In 2004, James Surowiecki wrote The Wisdom of Crowds, an examination of the idea that a large group of people is collectively smarter than a small group or an individual. Surowiecki talks about how a large and diverse group provides you with information you might not have anticipated:
In other words, experts don’t know when they don’t know something. That’s why it’s worthwhile to cast a wider net, and why relying on a crowd of decision makers improves (though it doesn’t guarantee) your chances of reaching a good decision. Relying on a crowd rather than an individual improves your chances of finding information that you didn’t know was out there. (278)

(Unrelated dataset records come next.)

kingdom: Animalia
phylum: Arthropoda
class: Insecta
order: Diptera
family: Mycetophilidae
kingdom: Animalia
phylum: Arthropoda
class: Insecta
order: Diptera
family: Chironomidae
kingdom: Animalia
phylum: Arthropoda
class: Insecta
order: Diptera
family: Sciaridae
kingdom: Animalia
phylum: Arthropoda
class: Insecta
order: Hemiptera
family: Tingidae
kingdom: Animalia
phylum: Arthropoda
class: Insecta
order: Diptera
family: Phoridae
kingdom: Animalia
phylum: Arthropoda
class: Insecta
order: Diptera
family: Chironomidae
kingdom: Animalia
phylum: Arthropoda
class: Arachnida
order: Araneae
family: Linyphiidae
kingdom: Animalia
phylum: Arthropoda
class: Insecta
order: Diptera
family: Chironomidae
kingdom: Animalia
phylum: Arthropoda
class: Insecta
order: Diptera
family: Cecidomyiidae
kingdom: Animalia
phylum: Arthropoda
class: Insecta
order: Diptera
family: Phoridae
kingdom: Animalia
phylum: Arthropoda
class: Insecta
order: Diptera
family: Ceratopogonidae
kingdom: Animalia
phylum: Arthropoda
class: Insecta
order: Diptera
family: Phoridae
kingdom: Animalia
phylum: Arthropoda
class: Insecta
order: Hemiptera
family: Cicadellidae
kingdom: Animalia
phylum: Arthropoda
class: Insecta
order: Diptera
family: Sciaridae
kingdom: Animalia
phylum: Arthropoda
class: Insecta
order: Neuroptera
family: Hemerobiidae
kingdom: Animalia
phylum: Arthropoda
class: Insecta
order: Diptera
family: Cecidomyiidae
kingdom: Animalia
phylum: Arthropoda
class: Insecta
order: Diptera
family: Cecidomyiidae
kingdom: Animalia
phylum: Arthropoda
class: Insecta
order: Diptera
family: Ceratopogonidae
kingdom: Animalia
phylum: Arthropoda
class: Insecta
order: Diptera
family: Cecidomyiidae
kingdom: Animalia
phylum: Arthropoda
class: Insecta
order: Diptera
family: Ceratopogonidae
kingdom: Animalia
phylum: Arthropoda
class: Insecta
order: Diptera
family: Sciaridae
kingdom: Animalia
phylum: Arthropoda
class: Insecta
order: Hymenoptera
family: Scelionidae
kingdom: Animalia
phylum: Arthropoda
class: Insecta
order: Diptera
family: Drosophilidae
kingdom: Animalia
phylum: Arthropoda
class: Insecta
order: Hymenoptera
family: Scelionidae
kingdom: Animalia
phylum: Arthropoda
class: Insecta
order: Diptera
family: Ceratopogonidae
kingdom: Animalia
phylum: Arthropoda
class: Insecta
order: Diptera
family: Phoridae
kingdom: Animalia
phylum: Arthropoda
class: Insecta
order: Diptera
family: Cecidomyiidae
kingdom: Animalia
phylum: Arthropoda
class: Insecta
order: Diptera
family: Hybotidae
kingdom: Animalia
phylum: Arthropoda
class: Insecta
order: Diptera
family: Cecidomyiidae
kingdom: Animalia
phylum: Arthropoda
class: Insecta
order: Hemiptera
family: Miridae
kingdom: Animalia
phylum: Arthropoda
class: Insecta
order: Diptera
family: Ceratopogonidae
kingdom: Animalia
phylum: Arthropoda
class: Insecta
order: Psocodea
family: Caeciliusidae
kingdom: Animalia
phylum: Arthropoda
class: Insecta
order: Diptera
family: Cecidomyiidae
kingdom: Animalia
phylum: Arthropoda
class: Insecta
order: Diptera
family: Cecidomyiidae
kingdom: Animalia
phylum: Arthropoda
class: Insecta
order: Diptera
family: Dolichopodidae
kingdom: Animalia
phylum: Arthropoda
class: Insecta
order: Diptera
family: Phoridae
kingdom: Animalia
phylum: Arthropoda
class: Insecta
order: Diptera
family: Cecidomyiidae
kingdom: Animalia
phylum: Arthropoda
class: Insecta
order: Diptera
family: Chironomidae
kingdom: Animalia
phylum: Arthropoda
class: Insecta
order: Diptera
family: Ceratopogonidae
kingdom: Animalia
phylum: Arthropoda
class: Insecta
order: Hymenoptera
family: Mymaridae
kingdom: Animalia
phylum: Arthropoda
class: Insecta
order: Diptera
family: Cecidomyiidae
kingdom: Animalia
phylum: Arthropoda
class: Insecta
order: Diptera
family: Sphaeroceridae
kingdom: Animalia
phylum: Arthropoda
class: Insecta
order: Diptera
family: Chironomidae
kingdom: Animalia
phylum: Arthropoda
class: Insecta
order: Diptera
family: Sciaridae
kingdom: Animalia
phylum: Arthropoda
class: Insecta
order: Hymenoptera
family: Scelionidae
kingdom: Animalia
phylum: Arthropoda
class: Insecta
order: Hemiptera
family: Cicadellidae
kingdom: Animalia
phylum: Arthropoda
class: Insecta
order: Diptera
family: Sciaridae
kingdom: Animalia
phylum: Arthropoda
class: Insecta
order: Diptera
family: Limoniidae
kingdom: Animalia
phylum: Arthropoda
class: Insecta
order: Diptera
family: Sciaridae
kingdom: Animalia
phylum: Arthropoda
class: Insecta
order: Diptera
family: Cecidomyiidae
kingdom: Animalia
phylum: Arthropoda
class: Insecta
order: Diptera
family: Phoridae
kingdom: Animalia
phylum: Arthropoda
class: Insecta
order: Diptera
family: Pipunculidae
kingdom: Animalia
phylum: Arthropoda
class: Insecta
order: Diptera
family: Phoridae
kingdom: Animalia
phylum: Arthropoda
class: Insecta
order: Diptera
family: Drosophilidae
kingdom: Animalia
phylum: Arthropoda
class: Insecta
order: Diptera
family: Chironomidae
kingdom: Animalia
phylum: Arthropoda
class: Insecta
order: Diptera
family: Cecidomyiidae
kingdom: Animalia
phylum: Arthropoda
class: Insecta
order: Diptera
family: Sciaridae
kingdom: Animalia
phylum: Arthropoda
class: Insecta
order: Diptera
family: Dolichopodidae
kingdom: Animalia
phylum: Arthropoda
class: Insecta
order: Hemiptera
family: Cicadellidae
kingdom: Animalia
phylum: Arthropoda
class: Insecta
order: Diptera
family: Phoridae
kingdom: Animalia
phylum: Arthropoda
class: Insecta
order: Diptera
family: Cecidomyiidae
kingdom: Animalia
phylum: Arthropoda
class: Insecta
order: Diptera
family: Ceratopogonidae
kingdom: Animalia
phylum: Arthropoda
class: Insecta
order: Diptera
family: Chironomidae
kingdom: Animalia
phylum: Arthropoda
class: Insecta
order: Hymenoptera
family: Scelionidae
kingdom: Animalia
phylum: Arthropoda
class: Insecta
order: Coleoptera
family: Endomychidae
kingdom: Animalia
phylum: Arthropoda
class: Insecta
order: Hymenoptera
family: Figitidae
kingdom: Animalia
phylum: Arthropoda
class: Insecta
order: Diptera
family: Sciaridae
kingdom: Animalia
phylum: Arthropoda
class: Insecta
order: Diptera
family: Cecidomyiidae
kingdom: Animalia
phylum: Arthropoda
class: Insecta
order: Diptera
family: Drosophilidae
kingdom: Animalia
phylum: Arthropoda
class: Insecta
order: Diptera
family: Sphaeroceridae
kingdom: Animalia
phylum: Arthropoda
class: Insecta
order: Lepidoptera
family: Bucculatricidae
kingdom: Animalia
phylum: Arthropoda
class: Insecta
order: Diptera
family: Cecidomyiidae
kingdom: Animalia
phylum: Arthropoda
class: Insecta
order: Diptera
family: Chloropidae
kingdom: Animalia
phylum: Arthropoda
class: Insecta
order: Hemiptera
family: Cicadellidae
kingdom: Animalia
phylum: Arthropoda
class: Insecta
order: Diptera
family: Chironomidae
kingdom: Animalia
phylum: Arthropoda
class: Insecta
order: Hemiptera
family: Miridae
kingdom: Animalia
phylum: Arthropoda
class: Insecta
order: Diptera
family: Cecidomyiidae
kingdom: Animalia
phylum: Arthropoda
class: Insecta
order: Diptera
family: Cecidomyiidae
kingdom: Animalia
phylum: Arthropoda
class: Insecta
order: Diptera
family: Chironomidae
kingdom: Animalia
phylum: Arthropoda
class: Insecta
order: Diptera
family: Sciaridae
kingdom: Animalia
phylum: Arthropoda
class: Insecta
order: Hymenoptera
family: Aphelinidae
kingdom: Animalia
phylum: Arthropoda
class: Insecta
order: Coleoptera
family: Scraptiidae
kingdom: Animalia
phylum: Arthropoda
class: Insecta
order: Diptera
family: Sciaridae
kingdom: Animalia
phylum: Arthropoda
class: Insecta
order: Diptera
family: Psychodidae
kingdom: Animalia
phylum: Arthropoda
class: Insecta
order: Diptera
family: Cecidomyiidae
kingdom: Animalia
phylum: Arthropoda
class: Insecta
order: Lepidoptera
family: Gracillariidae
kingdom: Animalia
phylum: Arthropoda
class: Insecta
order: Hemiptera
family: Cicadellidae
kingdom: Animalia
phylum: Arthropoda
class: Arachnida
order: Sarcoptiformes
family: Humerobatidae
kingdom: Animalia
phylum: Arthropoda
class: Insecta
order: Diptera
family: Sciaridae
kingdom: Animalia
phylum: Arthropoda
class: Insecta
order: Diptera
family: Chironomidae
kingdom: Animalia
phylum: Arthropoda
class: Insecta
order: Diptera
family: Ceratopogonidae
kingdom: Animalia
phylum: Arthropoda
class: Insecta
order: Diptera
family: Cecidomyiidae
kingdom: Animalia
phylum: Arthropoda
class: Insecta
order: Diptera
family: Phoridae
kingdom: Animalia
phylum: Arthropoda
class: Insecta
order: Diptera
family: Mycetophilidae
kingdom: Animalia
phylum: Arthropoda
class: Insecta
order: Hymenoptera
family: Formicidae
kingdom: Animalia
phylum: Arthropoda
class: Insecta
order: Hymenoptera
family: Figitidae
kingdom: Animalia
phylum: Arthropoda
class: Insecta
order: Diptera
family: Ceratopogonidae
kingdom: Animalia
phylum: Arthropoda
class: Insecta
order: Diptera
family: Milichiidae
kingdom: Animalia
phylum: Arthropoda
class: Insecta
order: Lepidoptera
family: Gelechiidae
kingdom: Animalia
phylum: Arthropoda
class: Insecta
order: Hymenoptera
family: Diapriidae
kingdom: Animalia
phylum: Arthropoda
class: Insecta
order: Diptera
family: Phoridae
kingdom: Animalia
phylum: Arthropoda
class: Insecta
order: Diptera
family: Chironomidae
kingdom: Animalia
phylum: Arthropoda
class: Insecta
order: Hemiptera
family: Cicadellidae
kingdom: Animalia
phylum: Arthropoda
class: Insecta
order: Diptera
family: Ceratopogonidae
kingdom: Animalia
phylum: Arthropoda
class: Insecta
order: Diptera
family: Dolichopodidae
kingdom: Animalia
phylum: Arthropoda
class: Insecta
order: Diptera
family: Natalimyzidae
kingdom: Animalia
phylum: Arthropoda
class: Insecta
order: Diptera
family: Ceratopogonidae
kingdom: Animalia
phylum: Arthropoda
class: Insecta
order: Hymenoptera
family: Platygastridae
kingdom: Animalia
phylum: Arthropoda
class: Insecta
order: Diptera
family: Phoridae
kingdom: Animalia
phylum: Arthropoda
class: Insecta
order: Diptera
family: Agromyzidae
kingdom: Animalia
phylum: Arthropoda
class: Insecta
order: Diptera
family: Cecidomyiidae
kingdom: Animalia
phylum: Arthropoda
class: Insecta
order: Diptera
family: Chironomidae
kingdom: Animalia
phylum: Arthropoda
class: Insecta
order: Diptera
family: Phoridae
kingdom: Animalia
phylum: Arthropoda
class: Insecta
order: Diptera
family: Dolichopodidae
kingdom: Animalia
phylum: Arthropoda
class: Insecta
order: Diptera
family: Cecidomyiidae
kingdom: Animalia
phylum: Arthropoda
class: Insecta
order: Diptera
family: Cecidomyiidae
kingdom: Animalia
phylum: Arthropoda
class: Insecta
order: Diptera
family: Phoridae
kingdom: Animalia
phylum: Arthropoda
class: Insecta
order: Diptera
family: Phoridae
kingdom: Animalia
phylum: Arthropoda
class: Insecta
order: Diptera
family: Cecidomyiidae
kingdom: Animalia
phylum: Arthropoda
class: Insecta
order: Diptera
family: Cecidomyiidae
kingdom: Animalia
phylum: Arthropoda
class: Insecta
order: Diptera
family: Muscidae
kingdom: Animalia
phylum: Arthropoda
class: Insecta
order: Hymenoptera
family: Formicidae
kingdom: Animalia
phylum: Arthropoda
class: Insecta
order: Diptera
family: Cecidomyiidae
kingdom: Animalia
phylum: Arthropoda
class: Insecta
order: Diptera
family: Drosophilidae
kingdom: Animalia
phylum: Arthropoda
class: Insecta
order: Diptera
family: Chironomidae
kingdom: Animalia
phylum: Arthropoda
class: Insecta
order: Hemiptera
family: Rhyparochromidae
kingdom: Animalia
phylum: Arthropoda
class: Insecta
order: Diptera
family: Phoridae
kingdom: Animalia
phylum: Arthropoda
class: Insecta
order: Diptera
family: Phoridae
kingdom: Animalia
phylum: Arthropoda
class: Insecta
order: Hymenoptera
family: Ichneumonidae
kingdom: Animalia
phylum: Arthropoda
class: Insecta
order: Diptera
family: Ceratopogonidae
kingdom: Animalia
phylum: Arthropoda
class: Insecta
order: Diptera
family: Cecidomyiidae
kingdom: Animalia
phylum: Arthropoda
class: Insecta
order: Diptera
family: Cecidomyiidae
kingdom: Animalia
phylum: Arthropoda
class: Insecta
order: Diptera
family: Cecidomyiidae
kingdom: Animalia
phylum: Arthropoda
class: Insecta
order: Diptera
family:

One of the greatest challenges facing Principals and Vice Principals who must assume the role of instructional leader is staying at the leading edge in terms of instructional practices, curriculum revisions and new tools and materials for the classroom. It isn’t reasonable to expect to fit time in to delve deeply into all of the ‘new’. Having a strong network both within your school, within your board, and even beyond gives you the advantage of having a large group of people to provide insight, information and feedback in all of these areas. I think it is the collective wisdom that we gain by being part of a learning network that makes it not only worthwhile, but crucial.
getting things done
If you believe that we still have a long way to go before we can say that we are providing the very best education for every single student in our system, then being part of a connected, challenging and supportive network becomes an imperative. In Tribes author Seth Godin discusses the powerful potential of a connected group of people to effect change:
A movement is thrilling. It’s the work of many people, all connected, all seeking something better. The new highly leveraged tools of the Net make it easier than ever to create a movement, to make things happen, to get things done. (5)
Connecting with those whose passion and purpose resonate well with your own provides the opportunity to bring about changes, regardless of how seemingly small, that draw us closer to the realization of something bigger and better – in our case a system wherein all students can attain high levels of achievement.
Godin explains what occurs as the conversational net is cast wider:
The movement happens when people talk to one another, when ideas spread within the community, and most of all, when peer support leads people to do what they always knew was the right thing. (23)
Doing the right thing. That is at the heart of it, but it is often difficult and draining. Having the courage, as well as the know-how, and bolstered by a strong PLN of passionately committed people, to do the right thing by each and every student might be the very raison d’etre for networking.